What you need to do: Below are records; reproduce exactly the lines from the first through the one containing "ring tip: (606, 245)".

Pose landmark coordinates
*** Begin section ***
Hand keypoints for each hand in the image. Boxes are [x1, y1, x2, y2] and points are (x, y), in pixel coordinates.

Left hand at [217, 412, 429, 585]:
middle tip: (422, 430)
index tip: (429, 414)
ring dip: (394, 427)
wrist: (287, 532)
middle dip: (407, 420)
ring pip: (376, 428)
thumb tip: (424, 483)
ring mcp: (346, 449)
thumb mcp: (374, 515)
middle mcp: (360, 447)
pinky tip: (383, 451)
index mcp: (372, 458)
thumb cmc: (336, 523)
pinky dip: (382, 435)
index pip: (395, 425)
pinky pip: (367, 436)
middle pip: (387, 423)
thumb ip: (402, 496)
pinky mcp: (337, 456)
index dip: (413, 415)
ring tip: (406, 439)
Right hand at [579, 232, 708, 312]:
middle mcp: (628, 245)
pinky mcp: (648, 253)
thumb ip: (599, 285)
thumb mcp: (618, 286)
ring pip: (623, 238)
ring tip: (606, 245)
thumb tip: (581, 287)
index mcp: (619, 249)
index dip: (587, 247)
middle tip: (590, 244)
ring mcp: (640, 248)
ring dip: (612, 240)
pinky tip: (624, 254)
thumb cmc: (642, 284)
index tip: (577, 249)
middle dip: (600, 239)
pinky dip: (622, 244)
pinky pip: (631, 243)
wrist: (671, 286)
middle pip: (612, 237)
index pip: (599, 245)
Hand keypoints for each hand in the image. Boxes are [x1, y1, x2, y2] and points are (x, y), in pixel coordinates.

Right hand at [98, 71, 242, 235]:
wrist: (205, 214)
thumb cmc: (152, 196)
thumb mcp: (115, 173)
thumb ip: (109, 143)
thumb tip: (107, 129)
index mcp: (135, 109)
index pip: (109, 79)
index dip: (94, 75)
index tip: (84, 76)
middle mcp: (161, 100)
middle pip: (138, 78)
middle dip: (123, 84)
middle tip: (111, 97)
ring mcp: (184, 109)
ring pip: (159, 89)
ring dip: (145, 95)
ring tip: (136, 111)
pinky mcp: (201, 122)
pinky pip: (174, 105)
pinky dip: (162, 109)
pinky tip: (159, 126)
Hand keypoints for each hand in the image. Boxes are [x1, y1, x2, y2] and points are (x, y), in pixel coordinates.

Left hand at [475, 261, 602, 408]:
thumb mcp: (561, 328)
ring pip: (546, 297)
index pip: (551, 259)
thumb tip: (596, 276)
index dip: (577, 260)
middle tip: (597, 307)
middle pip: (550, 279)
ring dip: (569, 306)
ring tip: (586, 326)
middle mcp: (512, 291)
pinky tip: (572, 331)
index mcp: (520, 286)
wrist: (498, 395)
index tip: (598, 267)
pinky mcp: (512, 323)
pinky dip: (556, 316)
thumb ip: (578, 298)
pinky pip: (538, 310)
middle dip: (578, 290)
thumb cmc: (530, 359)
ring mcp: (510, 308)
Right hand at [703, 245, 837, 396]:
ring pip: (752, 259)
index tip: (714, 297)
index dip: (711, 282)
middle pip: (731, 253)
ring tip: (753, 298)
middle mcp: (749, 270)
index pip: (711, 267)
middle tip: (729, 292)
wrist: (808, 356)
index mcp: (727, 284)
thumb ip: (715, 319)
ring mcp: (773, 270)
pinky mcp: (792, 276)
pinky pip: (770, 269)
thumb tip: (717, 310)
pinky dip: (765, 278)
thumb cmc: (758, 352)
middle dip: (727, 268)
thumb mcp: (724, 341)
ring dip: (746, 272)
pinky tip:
*** End section ***
Response area:
Hand keypoints for each hand in the image. Boxes are [x1, y1, x2, y2] and points are (x, y), in pixel coordinates.

Left hand at [217, 412, 429, 585]:
middle tip: (422, 430)
index tip: (429, 414)
ring dip: (394, 427)
wrist: (287, 532)
middle dip: (407, 420)
ring pip: (376, 428)
thumb tip: (424, 483)
ring mcp: (346, 449)
thumb mcp: (374, 515)
middle mcp: (360, 447)
pinky tip: (383, 451)
index mcp: (372, 458)
thumb cmc: (336, 523)
pinky dip: (382, 435)
index pip: (395, 425)
pinky pip: (367, 436)
middle pip: (387, 423)
thumb ip: (402, 496)
pinky mcp: (337, 456)
index dip: (413, 415)
ring tip: (406, 439)
Right hand at [579, 232, 708, 312]:
middle mcp: (628, 245)
pinky mcp: (648, 253)
thumb ip: (599, 285)
thumb mcp: (618, 286)
ring pip: (623, 238)
ring tip: (606, 245)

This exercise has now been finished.